Non si tratta di chiedere agli americani di essere “più europeisti degli europei”. Si tratta piuttosto di auspicare che agiscano sulla base di un calcolo razionale.


[1] A Crisis in Trans-Atlantic Relations – Why Obama is ignoring Europe, Spiegel Online, 9 febbraio 2010

[2] Markus Walker, EU sees dreams of power wane as “G-2” rises, Wall Street Journal, 26 gennaio 2010; Philip Stephens, “Europe daydreams its way to Japanese irrelevance”, Financial Times, 10 settembre 2010

[3] J. Shapiro, N. Witney, Towards a Post-American Europe: A Power Audit of EU-US Relations, European Council on Foreign Relations, ECFR.EU

[4] A. M. Schlesinger Jr, The Disuniting of America, W.W. Norton & Co, New York, 1998

[5] L’eliminazione di Osama bin Laden ha offerto un interessante spaccato  di questa differenza di sensibilità. Al di là delle considerazioni di diritto internazionale – se l’uccisione di Osama bin Laden possa essere assimilata o meno ad un atto di guerra – è difficile immaginare forze speciali europee impegnate in un “raid” come quello di Abbotabad.  E ancora più difficile è immaginare che piazze europee  si possano riempire di folle festanti per l’eliminazione di un pericoloso terrorista. (Germanicus, La notte magica del Commander in Chief, Aspenia Online 9/5/2011)
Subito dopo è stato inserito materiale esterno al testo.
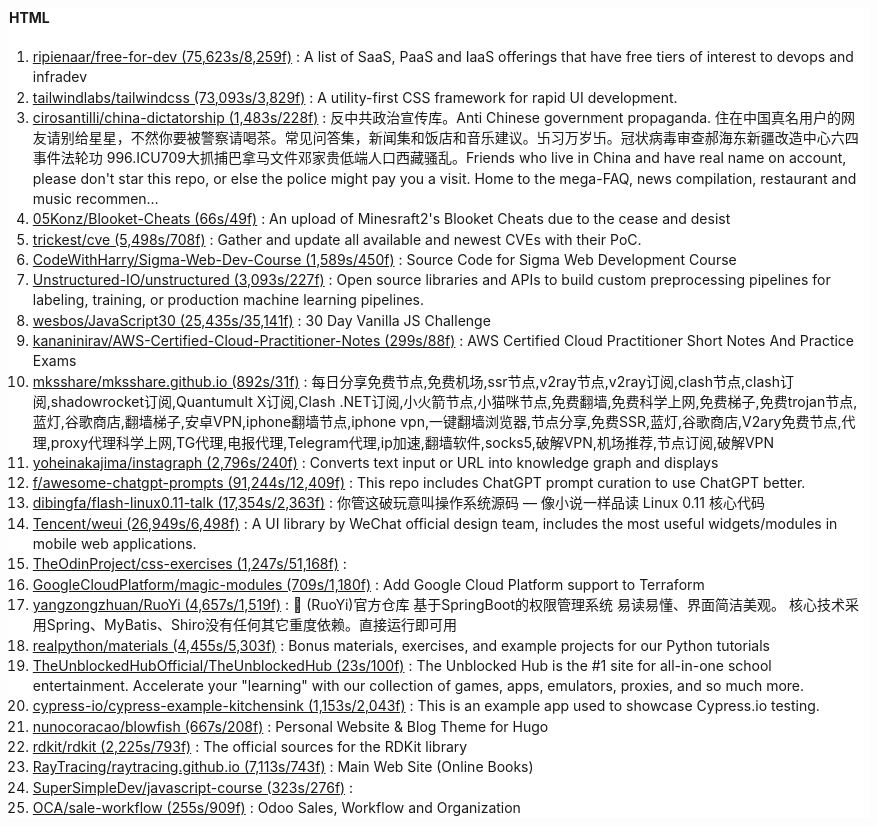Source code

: #### HTML
1. [ripienaar/free-for-dev (75,623s/8,259f)](https://github.com/ripienaar/free-for-dev) : A list of SaaS, PaaS and IaaS offerings that have free tiers of interest to devops and infradev
2. [tailwindlabs/tailwindcss (73,093s/3,829f)](https://github.com/tailwindlabs/tailwindcss) : A utility-first CSS framework for rapid UI development.
3. [cirosantilli/china-dictatorship (1,483s/228f)](https://github.com/cirosantilli/china-dictatorship) : 反中共政治宣传库。Anti Chinese government propaganda. 住在中国真名用户的网友请别给星星，不然你要被警察请喝茶。常见问答集，新闻集和饭店和音乐建议。卐习万岁卐。冠状病毒审查郝海东新疆改造中心六四事件法轮功 996.ICU709大抓捕巴拿马文件邓家贵低端人口西藏骚乱。Friends who live in China and have real name on account, please don't star this repo, or else the police might pay you a visit. Home to the mega-FAQ, news compilation, restaurant and music recommen…
4. [05Konz/Blooket-Cheats (66s/49f)](https://github.com/05Konz/Blooket-Cheats) : An upload of Minesraft2's Blooket Cheats due to the cease and desist
5. [trickest/cve (5,498s/708f)](https://github.com/trickest/cve) : Gather and update all available and newest CVEs with their PoC.
6. [CodeWithHarry/Sigma-Web-Dev-Course (1,589s/450f)](https://github.com/CodeWithHarry/Sigma-Web-Dev-Course) : Source Code for Sigma Web Development Course
7. [Unstructured-IO/unstructured (3,093s/227f)](https://github.com/Unstructured-IO/unstructured) : Open source libraries and APIs to build custom preprocessing pipelines for labeling, training, or production machine learning pipelines.
8. [wesbos/JavaScript30 (25,435s/35,141f)](https://github.com/wesbos/JavaScript30) : 30 Day Vanilla JS Challenge
9. [kananinirav/AWS-Certified-Cloud-Practitioner-Notes (299s/88f)](https://github.com/kananinirav/AWS-Certified-Cloud-Practitioner-Notes) : AWS Certified Cloud Practitioner Short Notes And Practice Exams
10. [mksshare/mksshare.github.io (892s/31f)](https://github.com/mksshare/mksshare.github.io) : 每日分享免费节点,免费机场,ssr节点,v2ray节点,v2ray订阅,clash节点,clash订阅,shadowrocket订阅,Quantumult X订阅,Clash .NET订阅,小火箭节点,小猫咪节点,免费翻墙,免费科学上网,免费梯子,免费trojan节点,蓝灯,谷歌商店,翻墙梯子,安卓VPN,iphone翻墙节点,iphone vpn,一键翻墙浏览器,节点分享,免费SSR,蓝灯,谷歌商店,V2ary免费节点,代理,proxy代理科学上网,TG代理,电报代理,Telegram代理,ip加速,翻墙软件,socks5,破解VPN,机场推荐,节点订阅,破解VPN
11. [yoheinakajima/instagraph (2,796s/240f)](https://github.com/yoheinakajima/instagraph) : Converts text input or URL into knowledge graph and displays
12. [f/awesome-chatgpt-prompts (91,244s/12,409f)](https://github.com/f/awesome-chatgpt-prompts) : This repo includes ChatGPT prompt curation to use ChatGPT better.
13. [dibingfa/flash-linux0.11-talk (17,354s/2,363f)](https://github.com/dibingfa/flash-linux0.11-talk) : 你管这破玩意叫操作系统源码 — 像小说一样品读 Linux 0.11 核心代码
14. [Tencent/weui (26,949s/6,498f)](https://github.com/Tencent/weui) : A UI library by WeChat official design team, includes the most useful widgets/modules in mobile web applications.
15. [TheOdinProject/css-exercises (1,247s/51,168f)](https://github.com/TheOdinProject/css-exercises) : 
16. [GoogleCloudPlatform/magic-modules (709s/1,180f)](https://github.com/GoogleCloudPlatform/magic-modules) : Add Google Cloud Platform support to Terraform
17. [yangzongzhuan/RuoYi (4,657s/1,519f)](https://github.com/yangzongzhuan/RuoYi) : 🎉 (RuoYi)官方仓库 基于SpringBoot的权限管理系统 易读易懂、界面简洁美观。 核心技术采用Spring、MyBatis、Shiro没有任何其它重度依赖。直接运行即可用
18. [realpython/materials (4,455s/5,303f)](https://github.com/realpython/materials) : Bonus materials, exercises, and example projects for our Python tutorials
19. [TheUnblockedHubOfficial/TheUnblockedHub (23s/100f)](https://github.com/TheUnblockedHubOfficial/TheUnblockedHub) : The Unblocked Hub is the #1 site for all-in-one school entertainment. Accelerate your "learning" with our collection of games, apps, emulators, proxies, and so much more.
20. [cypress-io/cypress-example-kitchensink (1,153s/2,043f)](https://github.com/cypress-io/cypress-example-kitchensink) : This is an example app used to showcase Cypress.io testing.
21. [nunocoracao/blowfish (667s/208f)](https://github.com/nunocoracao/blowfish) : Personal Website & Blog Theme for Hugo
22. [rdkit/rdkit (2,225s/793f)](https://github.com/rdkit/rdkit) : The official sources for the RDKit library
23. [RayTracing/raytracing.github.io (7,113s/743f)](https://github.com/RayTracing/raytracing.github.io) : Main Web Site (Online Books)
24. [SuperSimpleDev/javascript-course (323s/276f)](https://github.com/SuperSimpleDev/javascript-course) : 
25. [OCA/sale-workflow (255s/909f)](https://github.com/OCA/sale-workflow) : Odoo Sales, Workflow and Organization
[6] M. Mandelbaum, The frugal superpower: America’s Global Leadership in a Cash-strapped Era, Public Affairs, 2010

[7] F. Zakaria, The Post Amercan World, Norton, New York, 2009

[8] J. S. Nye, Jr, The Future of American Power, Foreign Affairs, November/December 2010, volume 89, number 6

[9] F. Zakaria, How to restore the American Dream, Time Online, 21/10/2010, www.time.com

[10] P. Kennedy, The Rise and Fall o f Great Powers, Random House, NY, 1987

[11] I. Bremmer e N. Roubini, A G-Zero World, Foreign Affairs, marzo/aprile 2011

[12] P. Gordon, Audizione…cit

[13] Nel linguaggio del draft discussion paper sul futuro della Politica Estera europea distribuito agli Stati membri dall’Alto Rappresentante Ashton: “partnership has to go global”.